NOTE: The key point is how x-ms-ratelimit-remaining-resource has two key-value pairs:

Microsoft.Compute/GetVMScaleSet3Min;197 - I ran this command before, so I have 197 requests available in the 3 minute window for performing GET requests on the VMSS resource
Microsoft.Compute/GetVMScaleSet30Min;1297 - I now have 1297 requests available in the 30 minute window for performing GET requests on VMSS resources

NOTE: x-ms-ratelimit-remaining-subscription-reads doesn’t seem to decrease (11999). Even if I run the same command again. I haven’t figured that out yet.

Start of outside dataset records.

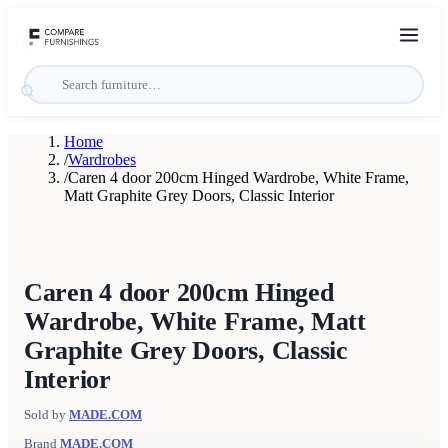
Home
/
Wardrobes
/
Caren 4 door 200cm Hinged Wardrobe, White Frame,
Matt Graphite Grey Doors, Classic Interior
Caren 4 door 200cm Hinged
Wardrobe, White Frame, Matt
Graphite Grey Doors, Classic
Interior
Sold by
MADE.COM
Brand
MADE.COM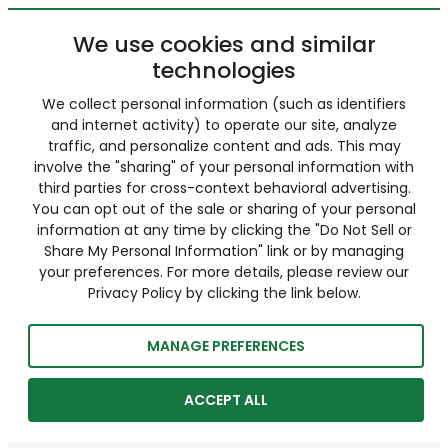
We use cookies and similar
technologies
We collect personal information (such as identifiers
and internet activity) to operate our site, analyze
traffic, and personalize content and ads. This may
involve the "sharing" of your personal information with
third parties for cross-context behavioral advertising.
You can opt out of the sale or sharing of your personal
information at any time by clicking the "Do Not Sell or
Share My Personal Information" link or by managing
your preferences. For more details, please review our
Privacy Policy by clicking the link below.
MANAGE PREFERENCES
ACCEPT ALL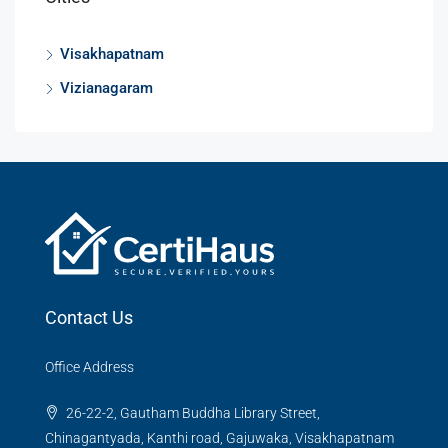
Visakhapatnam
Vizianagaram
Contact Us
Office Address
26-22-2, Gautham Buddha Library Street,
Chinagantyada, Kanthi road, Gajuwaka, Visakhapatnam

Designing with quotas and throttling in mind

Most Azure deployments won’t need this type of fine tuning, but just in case, there’s some documented Throttling Best Practices as well as my personal pro-tips:

Use the Azure SDK, as many services have the recommended retry guidance built-in
Instead of creating and deleting VMSS (which consume multiple VMSS API requests), scale the VMSS to 0 (which only consumes 1 VMSS API request)
Any type of Kubernetes cluster auto-scaler will perform a reconciliation loop with Azure Compute RP. This could eat into your throttling limits
Use the Azure Quota Service API to programmatically request quota increases

If you’re unable to workaround the throttling limits, then the next step is to look at the Deployment Stamp pattern using multiple subscriptions. You can programmatically create subscriptions using Subscription vending.

Hopefully this article has helped you understand quotas limits and throttling limits in Azure, and how to work around them. Let me know if you have any additional questions and/or feedback and I can follow-up with additional details.